JW-Jones – High Temperature
Solid Blues Records
CD: 13 Songs, 51:04 Minutes
Styles: Contemporary Electric Blues Rock
Amid the assortment of blues CD’s Ms. Wetnight is currently reviewing lay one by an artist her passionate purist papa (Skyy Dobro) recognized with enthusiasm: “Hey!” he cried. “JW-Jones. That’ll be blues rock fo’sho’!” Indeed it is, with hero-caliber chopper cranked up to a blistering High Temperature. It’s a more than fitting follow-up to Jones’ JUNO Award-nominated Belmont Boulevard, which soared to the Billboard Top 10. This Canadian maverick, sporting a slick hairdo, slick suit, and slick shredder riffs, blasts through thirteen songs – eight originals and five covers including the title track – with instrumental heat that would shatter anyone’s thermometer. His vocal style, however, is akin to Richard Harris’ and Vanessa Redgrave’s in Camelot. Jones, and these two renowned actors, don’t so much sing as converse with a lilt in their voices. No matter. What’s on showroom display here is guitar with a capital G, and it is truly gargantuan.
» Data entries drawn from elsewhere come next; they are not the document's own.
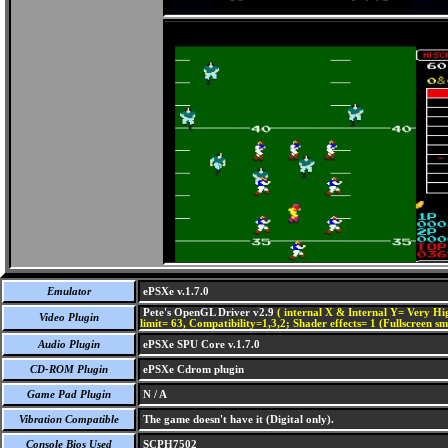
Emulator
ePSXe v.1.7.0
Pete's OpenGL Driver v2.9
( internal X & Internal Y= Very Hig
Video Plugin
limit= 63, Compatibility=1,3,2; Shader effects= 1 (Fullscreen s
Audio Plugin
ePSXe SPU Core v.1.7.0
CD-ROM Plugin
ePSXe Cdrom plugin
Game Pad Plugin
N / A
Vibration Compatible
The game doesn't have it (Digital only).
Console Bios Used
SCPH7502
One thing is also for sure: JW is a star on a meteoric rise in the blues-rock universe. His promotional info sheet reveals one of his most recent ascents: “In early 2016, Jones was requested directly form George Thorogood and The Destroyers’ management to open several Canadian tour dates, and he toured the UK for the first time, creating a buzz that resulted in glowing endorsements from members of the band Vintage Trouble and Joe Bonamassa’s UK publicist, Peter Noble…Jones has now toured in twenty-three countries and Jones has support from blues royalty – Jimmie Vaughan, Robert Cray, and the late Johnny Winter.”
JW’s co-musicians on his latest CD are no blues peasants themselves, but multitalented artisans. With him are two other members of a touring band, bassist Laura Greenberg and drummer Mathieu Lapensée. Session musicians include acclaimed Nashville producer and co-lyricist Colin Linden on guitar (of whom Jones has long been a fan); Kevin McKendree on keyboards; Dominic John Davis on bass; Bryan Owings on drums and percussion; Liam Russell on harmony vocals; and Jaida Dreyer on lead vocals for track two, “How Many Hearts.”
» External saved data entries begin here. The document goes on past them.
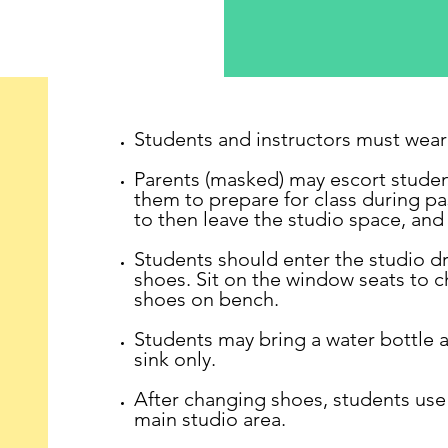
Students and instructors must wear 
Parents (masked) may escort studen
them to prepare for class during pa
to then leave the studio space, and 
Students should enter the studio dr
shoes. Sit on the window seats to c
shoes on bench.
Students may bring a water bottle a
sink only.
After changing shoes, students use
main studio area.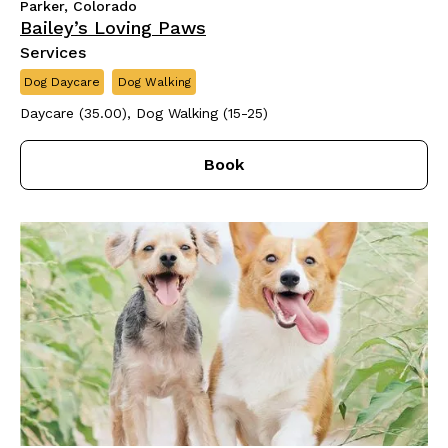
Parker, Colorado
Bailey’s Loving Paws
Services
Dog Daycare
Dog Walking
Daycare (35.00), Dog Walking (15-25)
Book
The three songs listed below will make early spring seem as scorching as the middle of August:
Track 01: “Price You Pay” – Co-written by Colin Linden and Gary Nicholson, the album’s opener laments the sacrifices people make in life to get what they want. “Spend a dollar to save a dime will make you holler every time. Shoving that square peg in the round hole, till you squeeze out every last drop of your soul.” Whether one’s dream is a muscle car, as in the first verse, or a high-maintenance lover in the second, this Joe Walsh-style tune knows all about it. From intro to outro, it rages with cathartic frustration.
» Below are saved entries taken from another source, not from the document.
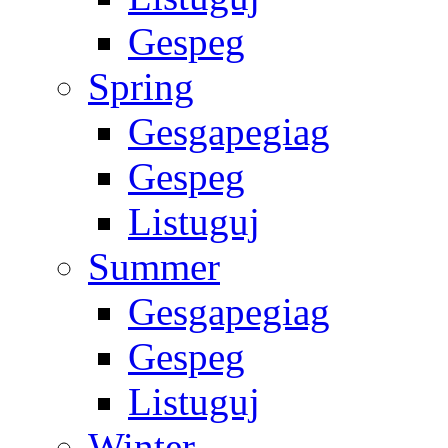
Gespeg
Spring
Gesgapegiag
Gespeg
Listuguj
Summer
Gesgapegiag
Gespeg
Listuguj
Winter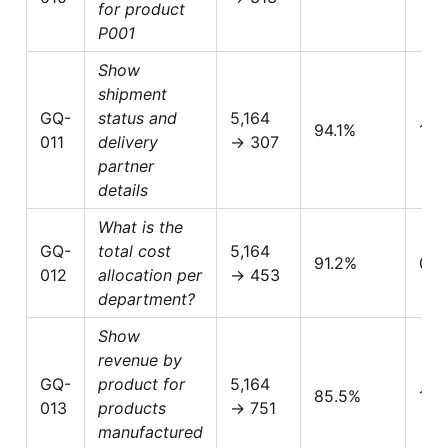
for product
P001
Show
shipment
GQ-
status and
5,164
94.1%
1.0
011
delivery
→ 307
partner
details
What is the
GQ-
total cost
5,164
91.2%
0.5
012
allocation per
→ 453
department?
Show
revenue by
GQ-
product for
5,164
85.5%
1.0
013
products
→ 751
manufactured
Track 04: “Murder in my Heart for the Judge” – This tail-kicking cover of a Moby Grape hit tells the tale of a defendant whose desire for vengeance goes from dim to deadly. Its objects? “That big, fat, bald representative of justice and the prosecutor began to frown.” With a growling lead guitar with a broken-glass edge, track four is one of those guilty-pleasure songs that people can’t help singing along to, despite its dark title. There’s some great barroom harmony going on here.
Track 13: “Wham” – JW-Jones’ final jam shows why its title often comes before “Bam! Thank you, ma’am.” It’s a low-down, throw-down cover of a surfer-style instrumental by Lonnie Mack, and it’ll get crowds – live and at home – on the dance floor. Hopefully, they won’t wipe out. Greenberg and Lapensée go all out on drums and bass, thrumming and crashing to a grand finale.
Canada’s JW-Jones sure knows how to play High Temperature guitar!